=== Section Start ===

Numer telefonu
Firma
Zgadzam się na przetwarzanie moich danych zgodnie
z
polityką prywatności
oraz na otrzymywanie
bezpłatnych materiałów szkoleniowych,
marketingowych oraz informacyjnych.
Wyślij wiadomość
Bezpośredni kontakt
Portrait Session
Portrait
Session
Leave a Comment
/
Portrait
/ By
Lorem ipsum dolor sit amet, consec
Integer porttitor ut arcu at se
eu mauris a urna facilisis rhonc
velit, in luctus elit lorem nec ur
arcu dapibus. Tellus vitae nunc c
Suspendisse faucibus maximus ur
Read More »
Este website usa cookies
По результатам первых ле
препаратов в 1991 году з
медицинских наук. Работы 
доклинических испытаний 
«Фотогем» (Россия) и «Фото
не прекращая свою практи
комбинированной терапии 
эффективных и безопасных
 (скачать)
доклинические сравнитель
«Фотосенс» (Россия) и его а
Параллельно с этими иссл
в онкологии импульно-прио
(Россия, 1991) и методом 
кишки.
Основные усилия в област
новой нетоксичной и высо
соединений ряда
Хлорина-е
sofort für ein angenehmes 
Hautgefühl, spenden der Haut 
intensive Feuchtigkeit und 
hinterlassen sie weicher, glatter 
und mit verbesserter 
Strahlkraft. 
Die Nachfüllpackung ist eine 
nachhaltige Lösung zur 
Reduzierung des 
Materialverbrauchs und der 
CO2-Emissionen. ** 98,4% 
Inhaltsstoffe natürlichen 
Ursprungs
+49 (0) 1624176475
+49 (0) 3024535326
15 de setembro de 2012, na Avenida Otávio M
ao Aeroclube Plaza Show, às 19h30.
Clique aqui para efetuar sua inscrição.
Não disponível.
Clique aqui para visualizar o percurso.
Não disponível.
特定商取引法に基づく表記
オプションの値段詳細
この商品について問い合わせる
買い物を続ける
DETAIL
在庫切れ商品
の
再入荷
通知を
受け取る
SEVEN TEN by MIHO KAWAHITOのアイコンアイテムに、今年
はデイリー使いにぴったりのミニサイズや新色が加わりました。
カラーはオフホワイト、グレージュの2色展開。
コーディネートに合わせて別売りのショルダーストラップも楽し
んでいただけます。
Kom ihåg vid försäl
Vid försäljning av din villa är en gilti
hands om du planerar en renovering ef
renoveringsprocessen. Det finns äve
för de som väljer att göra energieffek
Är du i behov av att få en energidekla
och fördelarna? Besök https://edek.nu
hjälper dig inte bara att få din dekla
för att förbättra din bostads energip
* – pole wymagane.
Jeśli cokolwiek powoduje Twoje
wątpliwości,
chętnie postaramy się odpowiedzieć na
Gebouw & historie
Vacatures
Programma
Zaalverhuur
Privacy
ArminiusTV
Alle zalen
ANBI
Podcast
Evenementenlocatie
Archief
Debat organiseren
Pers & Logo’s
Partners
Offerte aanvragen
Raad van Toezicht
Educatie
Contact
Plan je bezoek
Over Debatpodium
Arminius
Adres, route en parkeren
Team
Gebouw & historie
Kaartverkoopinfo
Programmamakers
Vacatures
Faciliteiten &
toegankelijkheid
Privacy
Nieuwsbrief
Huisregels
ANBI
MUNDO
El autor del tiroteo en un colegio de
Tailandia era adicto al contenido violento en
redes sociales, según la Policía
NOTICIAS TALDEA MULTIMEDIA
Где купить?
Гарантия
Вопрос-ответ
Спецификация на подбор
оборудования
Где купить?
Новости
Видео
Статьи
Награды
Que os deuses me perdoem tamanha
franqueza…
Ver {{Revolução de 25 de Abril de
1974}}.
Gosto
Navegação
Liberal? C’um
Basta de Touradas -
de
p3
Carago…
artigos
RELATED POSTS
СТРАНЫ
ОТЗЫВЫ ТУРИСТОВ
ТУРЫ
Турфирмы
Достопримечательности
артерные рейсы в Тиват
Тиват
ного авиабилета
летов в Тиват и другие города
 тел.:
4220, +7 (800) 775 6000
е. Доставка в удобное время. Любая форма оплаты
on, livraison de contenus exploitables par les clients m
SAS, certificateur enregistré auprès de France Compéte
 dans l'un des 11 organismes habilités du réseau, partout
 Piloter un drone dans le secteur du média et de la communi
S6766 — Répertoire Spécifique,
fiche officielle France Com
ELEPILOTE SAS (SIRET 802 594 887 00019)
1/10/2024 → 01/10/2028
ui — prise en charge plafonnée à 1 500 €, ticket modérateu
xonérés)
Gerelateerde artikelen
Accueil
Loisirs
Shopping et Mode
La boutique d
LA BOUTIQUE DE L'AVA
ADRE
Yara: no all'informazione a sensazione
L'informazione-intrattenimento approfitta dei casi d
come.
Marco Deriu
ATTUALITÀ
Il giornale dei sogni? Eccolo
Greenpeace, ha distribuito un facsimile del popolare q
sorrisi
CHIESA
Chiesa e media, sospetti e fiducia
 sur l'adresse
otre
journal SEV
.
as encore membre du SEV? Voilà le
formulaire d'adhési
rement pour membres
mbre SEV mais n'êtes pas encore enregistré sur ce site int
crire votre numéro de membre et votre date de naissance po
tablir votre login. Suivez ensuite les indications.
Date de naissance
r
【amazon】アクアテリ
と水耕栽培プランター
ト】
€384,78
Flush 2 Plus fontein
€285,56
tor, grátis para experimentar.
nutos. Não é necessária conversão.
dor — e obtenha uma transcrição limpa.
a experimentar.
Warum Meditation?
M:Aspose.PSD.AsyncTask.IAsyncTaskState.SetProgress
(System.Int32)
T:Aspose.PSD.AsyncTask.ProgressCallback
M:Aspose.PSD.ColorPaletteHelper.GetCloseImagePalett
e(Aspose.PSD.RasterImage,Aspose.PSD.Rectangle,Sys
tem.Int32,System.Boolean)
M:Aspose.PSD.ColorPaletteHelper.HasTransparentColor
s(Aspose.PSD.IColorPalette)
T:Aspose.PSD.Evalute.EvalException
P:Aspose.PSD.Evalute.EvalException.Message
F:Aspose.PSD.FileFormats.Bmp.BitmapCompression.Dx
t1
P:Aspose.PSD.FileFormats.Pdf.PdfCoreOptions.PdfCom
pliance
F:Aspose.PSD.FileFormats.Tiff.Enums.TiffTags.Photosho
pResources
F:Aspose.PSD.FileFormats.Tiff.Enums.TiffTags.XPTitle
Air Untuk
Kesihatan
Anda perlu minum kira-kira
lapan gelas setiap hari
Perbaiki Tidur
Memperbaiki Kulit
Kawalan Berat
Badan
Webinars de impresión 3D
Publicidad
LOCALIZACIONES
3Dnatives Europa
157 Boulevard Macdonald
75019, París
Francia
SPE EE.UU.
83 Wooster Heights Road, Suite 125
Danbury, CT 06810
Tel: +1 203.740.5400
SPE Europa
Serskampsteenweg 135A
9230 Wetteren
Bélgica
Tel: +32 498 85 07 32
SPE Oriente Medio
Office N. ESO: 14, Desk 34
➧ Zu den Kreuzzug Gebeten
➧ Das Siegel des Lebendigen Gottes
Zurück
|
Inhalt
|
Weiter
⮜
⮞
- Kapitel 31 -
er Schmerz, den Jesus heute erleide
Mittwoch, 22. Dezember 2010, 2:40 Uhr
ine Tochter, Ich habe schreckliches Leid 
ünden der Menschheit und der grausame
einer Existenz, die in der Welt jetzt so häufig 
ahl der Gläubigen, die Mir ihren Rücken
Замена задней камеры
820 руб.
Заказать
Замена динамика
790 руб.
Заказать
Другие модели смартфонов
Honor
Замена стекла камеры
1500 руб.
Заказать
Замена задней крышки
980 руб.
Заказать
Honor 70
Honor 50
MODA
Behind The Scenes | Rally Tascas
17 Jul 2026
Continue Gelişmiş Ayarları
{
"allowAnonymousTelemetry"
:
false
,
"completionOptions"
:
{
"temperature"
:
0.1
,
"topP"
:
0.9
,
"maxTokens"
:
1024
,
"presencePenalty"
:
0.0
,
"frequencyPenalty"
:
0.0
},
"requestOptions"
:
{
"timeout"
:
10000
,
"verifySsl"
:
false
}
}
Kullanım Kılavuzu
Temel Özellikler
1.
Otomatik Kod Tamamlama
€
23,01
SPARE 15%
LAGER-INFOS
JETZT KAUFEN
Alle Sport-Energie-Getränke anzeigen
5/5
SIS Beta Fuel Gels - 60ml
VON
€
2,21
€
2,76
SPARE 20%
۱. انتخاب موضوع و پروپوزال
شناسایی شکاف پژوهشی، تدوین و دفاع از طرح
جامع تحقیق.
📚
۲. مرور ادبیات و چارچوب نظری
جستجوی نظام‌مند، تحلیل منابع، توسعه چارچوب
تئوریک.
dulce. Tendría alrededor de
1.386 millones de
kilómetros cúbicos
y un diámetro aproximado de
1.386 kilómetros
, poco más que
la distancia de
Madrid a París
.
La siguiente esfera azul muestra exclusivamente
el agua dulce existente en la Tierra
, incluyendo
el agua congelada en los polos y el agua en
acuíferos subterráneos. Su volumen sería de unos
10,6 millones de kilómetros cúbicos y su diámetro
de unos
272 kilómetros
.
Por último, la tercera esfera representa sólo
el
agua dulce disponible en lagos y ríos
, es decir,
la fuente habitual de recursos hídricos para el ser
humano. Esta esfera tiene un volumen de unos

=== Section End ===

▸ Exercise aim: Where a line of the data contains "Evalute", copy that line.

▸ Result:
T:Aspose.PSD.Evalute.EvalException
P:Aspose.PSD.Evalute.EvalException.Message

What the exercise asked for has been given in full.